Once you find the line with "Mitautor-Andreas111" in the entries below, print it and each line after it up to and including the line with "Découvrez le projet de recherche SAVIE-LGBTQ", exactly, without pictures.

Entries provided —
_ _ _ _
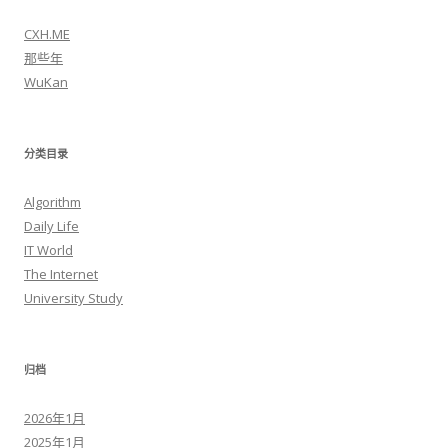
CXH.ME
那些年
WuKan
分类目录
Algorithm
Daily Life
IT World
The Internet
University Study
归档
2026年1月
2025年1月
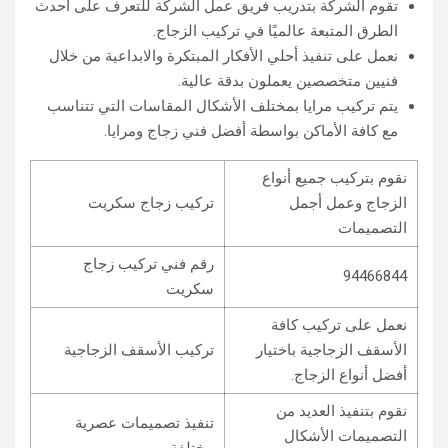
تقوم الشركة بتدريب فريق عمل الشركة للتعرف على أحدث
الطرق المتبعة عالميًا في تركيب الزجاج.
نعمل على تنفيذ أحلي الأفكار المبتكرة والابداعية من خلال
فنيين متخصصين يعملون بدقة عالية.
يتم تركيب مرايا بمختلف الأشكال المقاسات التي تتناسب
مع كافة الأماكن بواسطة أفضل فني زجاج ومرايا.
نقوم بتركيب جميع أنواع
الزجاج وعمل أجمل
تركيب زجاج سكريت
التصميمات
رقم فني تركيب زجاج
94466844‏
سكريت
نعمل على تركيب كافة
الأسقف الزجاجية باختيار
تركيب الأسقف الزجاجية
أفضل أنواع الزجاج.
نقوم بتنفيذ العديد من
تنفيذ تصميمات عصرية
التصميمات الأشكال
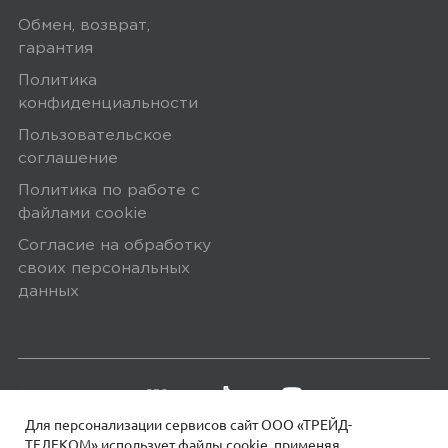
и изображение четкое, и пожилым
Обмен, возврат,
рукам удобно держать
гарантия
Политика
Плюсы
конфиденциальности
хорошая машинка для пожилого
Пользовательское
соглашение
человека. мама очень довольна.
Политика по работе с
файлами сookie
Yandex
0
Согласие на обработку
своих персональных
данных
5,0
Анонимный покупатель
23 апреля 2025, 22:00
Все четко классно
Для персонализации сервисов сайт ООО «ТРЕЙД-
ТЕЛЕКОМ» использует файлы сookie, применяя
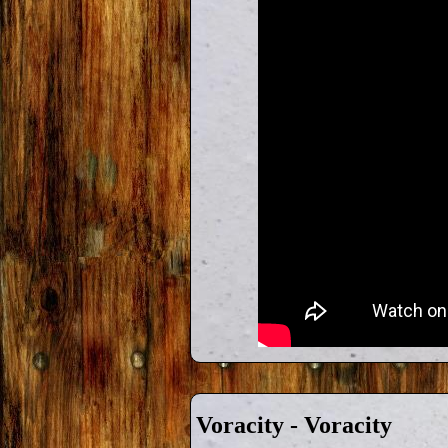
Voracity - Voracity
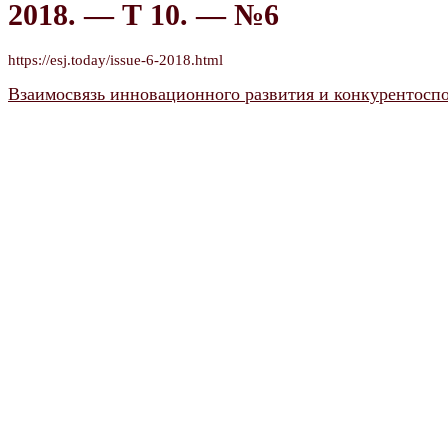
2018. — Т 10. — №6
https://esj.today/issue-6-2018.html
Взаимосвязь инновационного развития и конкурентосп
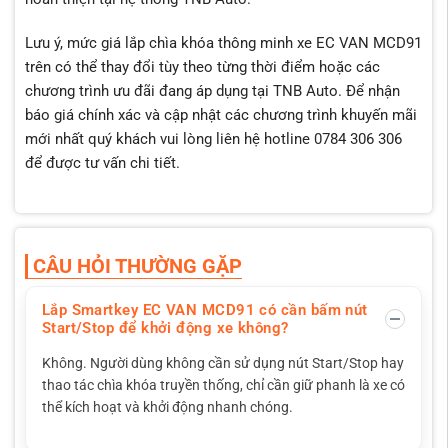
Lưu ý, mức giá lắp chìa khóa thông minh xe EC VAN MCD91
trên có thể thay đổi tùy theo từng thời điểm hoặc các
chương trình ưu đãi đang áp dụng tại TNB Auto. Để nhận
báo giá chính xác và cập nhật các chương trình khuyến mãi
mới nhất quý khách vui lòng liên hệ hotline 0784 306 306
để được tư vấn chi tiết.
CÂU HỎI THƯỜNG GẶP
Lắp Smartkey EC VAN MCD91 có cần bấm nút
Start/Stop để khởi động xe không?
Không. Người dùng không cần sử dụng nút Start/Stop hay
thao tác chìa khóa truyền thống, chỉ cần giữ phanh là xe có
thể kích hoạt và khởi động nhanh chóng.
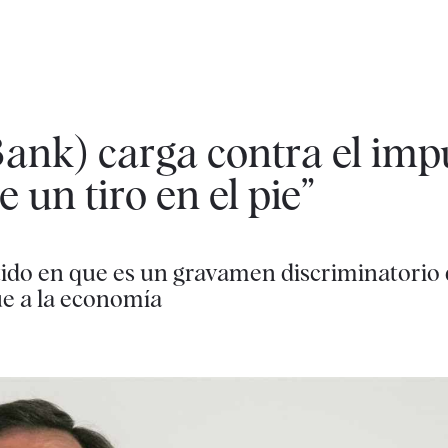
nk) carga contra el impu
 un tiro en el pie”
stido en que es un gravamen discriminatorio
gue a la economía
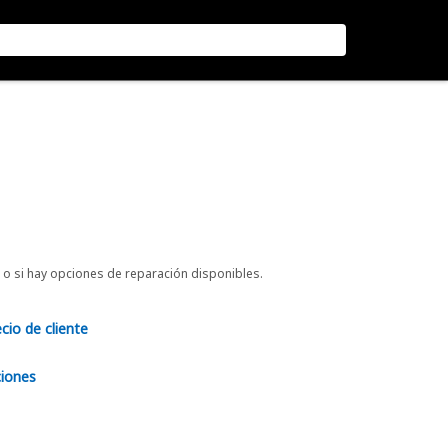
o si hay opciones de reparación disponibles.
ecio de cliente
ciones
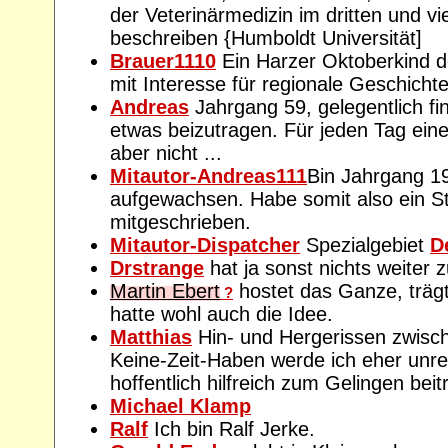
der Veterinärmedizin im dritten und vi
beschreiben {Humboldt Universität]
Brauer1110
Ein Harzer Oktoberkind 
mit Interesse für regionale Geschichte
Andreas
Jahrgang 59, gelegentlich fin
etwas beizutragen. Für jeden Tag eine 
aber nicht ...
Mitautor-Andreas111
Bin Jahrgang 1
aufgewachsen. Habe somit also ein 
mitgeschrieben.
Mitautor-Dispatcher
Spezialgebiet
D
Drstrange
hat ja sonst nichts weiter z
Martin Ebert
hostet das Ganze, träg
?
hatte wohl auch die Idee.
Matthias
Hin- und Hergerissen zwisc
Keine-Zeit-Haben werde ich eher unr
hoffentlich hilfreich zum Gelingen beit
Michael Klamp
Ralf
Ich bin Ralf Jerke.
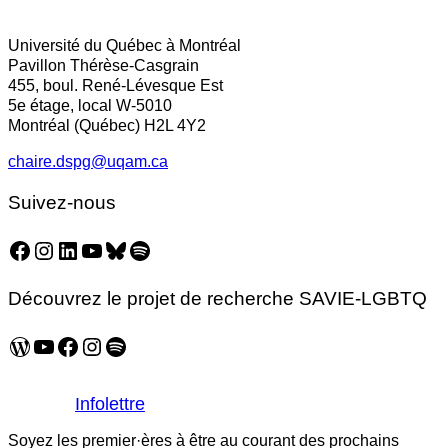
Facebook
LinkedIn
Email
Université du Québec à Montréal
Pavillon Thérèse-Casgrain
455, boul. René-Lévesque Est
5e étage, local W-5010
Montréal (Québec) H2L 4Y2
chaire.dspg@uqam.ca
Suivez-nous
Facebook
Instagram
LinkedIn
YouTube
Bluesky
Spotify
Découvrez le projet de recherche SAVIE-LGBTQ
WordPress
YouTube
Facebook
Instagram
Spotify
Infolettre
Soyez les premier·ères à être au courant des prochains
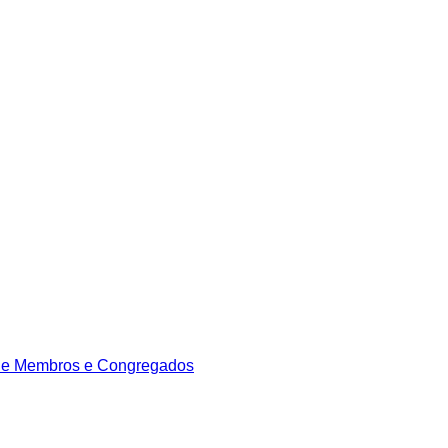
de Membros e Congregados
_ _ _ _
Result below —
Mitautor-Andreas111
Bin Jahrgang 1
aufgewachsen. Habe somit also ein 
mitgeschrieben.
Mitautor-Dispatcher
Spezialgebiet
D
Drstrange
hat ja sonst nichts weiter z
Martin Ebert
hostet das Ganze, träg
?
hatte wohl auch die Idee.
Matthias
Hin- und Hergerissen zwisc
Keine-Zeit-Haben werde ich eher unr
hoffentlich hilfreich zum Gelingen beit
Michael Klamp
Ralf
Ich bin Ralf Jerke.
Facebook
LinkedIn
Email
Université du Québec à Montréal
Pavillon Thérèse-Casgrain
455, boul. René-Lévesque Est
5e étage, local W-5010
Montréal (Québec) H2L 4Y2
chaire.dspg@uqam.ca
Suivez-nous
Facebook
Instagram
LinkedIn
YouTube
Bluesky
Spotify
Découvrez le projet de recherche SAVIE-LGBTQ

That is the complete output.